(SUPPLIED DATA)

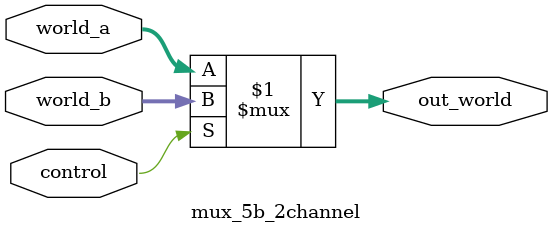
<source format=v>
	
module mux_32b_2channel (
    input  [31:0] world_a,
    input  [31:0] world_b,
    input        control,
    output [31:0] out_world
);
    assign out_world = control ? world_b : world_a;
endmodule
	   	


module mux_5b_2channel (
    input  [4:0] world_a,
    input  [4:0] world_b,
    input        control,
    output [4:0] out_world
);
    assign out_world = control ? world_b : world_a;
endmodule
</source>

(End SUPPLIED DATA)

**JOB**. In transcribing the listing, keep each word as it is and drop the pictures.

**TASK RESULT**.
<source format=v>
	
module mux_32b_2channel (
    input  [31:0] world_a,
    input  [31:0] world_b,
    input        control,
    output [31:0] out_world
);
    assign out_world = control ? world_b : world_a;
endmodule
	   	


module mux_5b_2channel (
    input  [4:0] world_a,
    input  [4:0] world_b,
    input        control,
    output [4:0] out_world
);
    assign out_world = control ? world_b : world_a;
endmodule
</source>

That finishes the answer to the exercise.